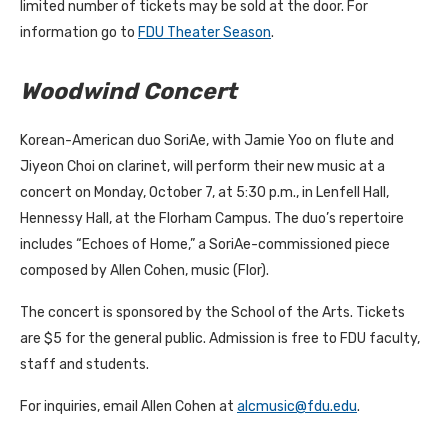
limited number of tickets may be sold at the door. For
information go to
FDU Theater Season
.
Woodwind Concert
Korean-American duo SoriAe, with Jamie Yoo on flute and
Jiyeon Choi on clarinet, will perform their new music at a
concert on Monday, October 7, at 5:30 p.m., in Lenfell Hall,
Hennessy Hall, at the Florham Campus. The duo’s repertoire
includes “Echoes of Home,” a SoriAe-commissioned piece
composed by Allen Cohen, music (Flor).
The concert is sponsored by the School of the Arts. Tickets
are $5 for the general public. Admission is free to FDU faculty,
staff and students.
For inquiries, email Allen Cohen at
alcmusic@fdu.edu
.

### Exercise requirements:
What needs duplicating is the run of lines from the one containing "Hennessy Hall, at" through the last line of the entries above, exact and complete.

### Expected answer:
Hennessy Hall, at the Florham Campus. The duo’s repertoire
includes “Echoes of Home,” a SoriAe-commissioned piece
composed by Allen Cohen, music (Flor).
The concert is sponsored by the School of the Arts. Tickets
are $5 for the general public. Admission is free to FDU faculty,
staff and students.
For inquiries, email Allen Cohen at
alcmusic@fdu.edu
.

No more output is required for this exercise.